The article probably unintentionally kick-started his career, which began when he was a sophomore at UCLA and worked for family friends at Pacific Crest Consultants. A few years later he started Crest Real Estate.
The Doheny Sunset Plaza Neighborhood Association offered this: “Leaving aside the question of whether these structures belong in the hills, the problem with expediters in general is that they can make promises about how the process of construction will be for neighbors and how law-abiding and considerate a given contractor will be, but when the time comes for building, they really have very little impact on the behavior of the contractor. When neighbors see violation after violation, and contractors who completely ignore the “good neighbor standards” and whatever else they may have assured the expediter they would do, these promises come to be empty, and with good reason.”
A motion put forth by 4th District Councilman David Ryu to present a Zone Change Ordinance to apply the Hillside Construction Regulations (HCR) that exists in Bel-Air to the Laurel Canyon neighborhood and the Bird Streets neighborhood.
The Los Angeles Planning Department will hold a public hearing for the HCR Sept. 27. According to Ryu’s Director of Communications, Estevan Montemayor, “it appears substantive changes are wanted which could delay the approval and implementation of the ordinance.”
The changes are haul route conditions for cement trucks, and further safety and enforcement mitigations, which would close some of the holes in the Bel-Air ordinance.
Residents regard construction traffic fearfully, especially cement trucks in the area, which are not limited in size, even on streets that measure less than 14 feet across.
In early 2015, while Los Angeles was considering the proposed Interim Control Ordinance (ICO) enacted in Bel Air, Somers held a meeting with land use attorney Ben Resnik and a coalition of over 100 developers who opposed the ICO. They invited CD5 Councilman Paul Koretz to send his Planning Deputy, who was heavily ambushed. Koretz, working with the Bel-Air community, had been responsible for bringing the ICO forward.
Sources say that Somers had hired two lobbyists, in addition to Resnik, to fight the ICO.
As one land use expert put it, “Picture a strip mall; all the same steel and concrete are in one of these homes; 30,000, 40,000, 50,000 square feet, just like a strip mall. Now picture four or five of them on one tiny street…”
Somers has largely moved his operation out of Bel-Air and Beverly Hills; his involvement is primarily in the Bird Streets, though he has projects everywhere.

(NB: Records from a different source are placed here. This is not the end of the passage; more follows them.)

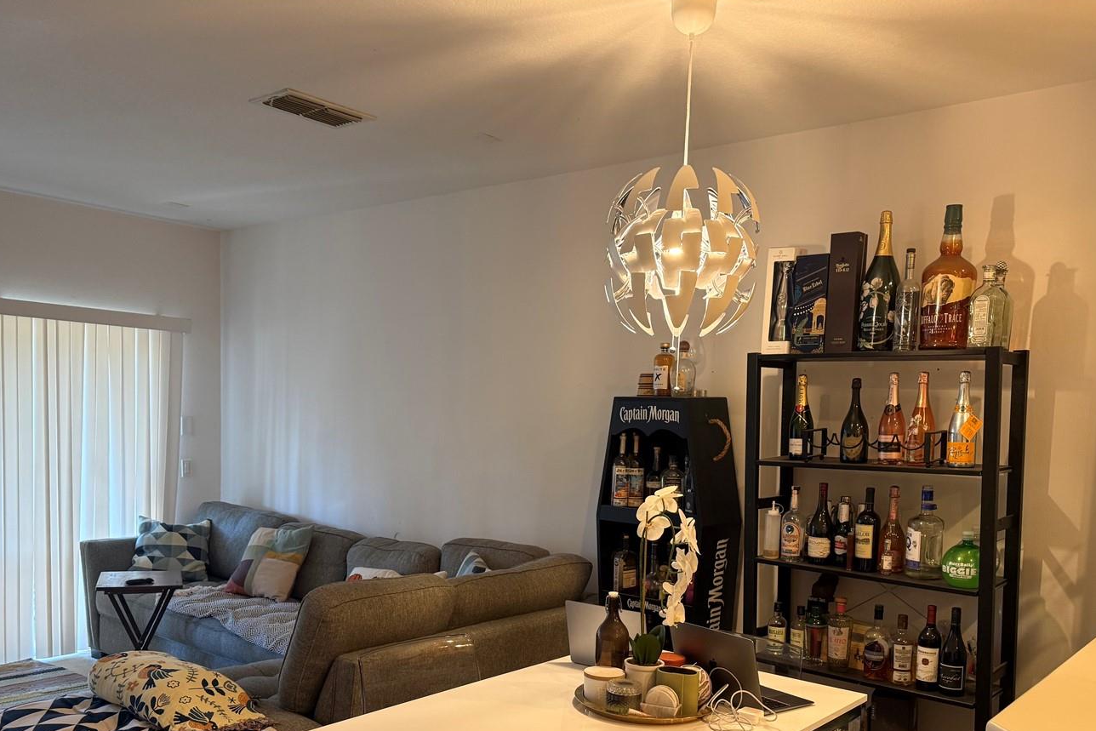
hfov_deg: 60.3
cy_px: 504
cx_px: 547
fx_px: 944
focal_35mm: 31
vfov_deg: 41.6
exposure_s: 1/60
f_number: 1.78
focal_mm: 6.76
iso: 200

Ryu’s planning deputy, Julia Duncan, has toured the area with Doheny Sunset Plaza Neighborhood Association president Ellen Evans, and his office is concerned with traffic safety violations and enforcement, which is complaint-driven.
As one resident put it, however, the poor enforcement enlists weary homeowners as vigilantes, causing friction between neighbors and construction personnel, with construction personnel sometimes threatening residents and often ignoring them.
In addition, LA Building and Safety, charged with enforcement, regards developers as their “customers.” Their funding is generated by developers, not the General Fund.
The fox is guarding the hen house.
A haul-route capping system, designed to limit hauling traffic, was meant to help. Residents say, however, that it is poorly enforced, and that it has the unintended consequence of suppressing public comments by relieving commissioners from considering other potential problems and their mitigations in light of the cap. Ryu’s office feels that this capping system, with the Baseline Hillside Ordinance and the anticipated adoption of a Hillside Construction Regulation zone, “will have a significant positive impact.”
“We are glad they are aware of our issues, and we look forward to continuing to work with them to improve our neighborhood,” said Stella Jeong of the Doheny Sunset Plaza Neighborhood Association.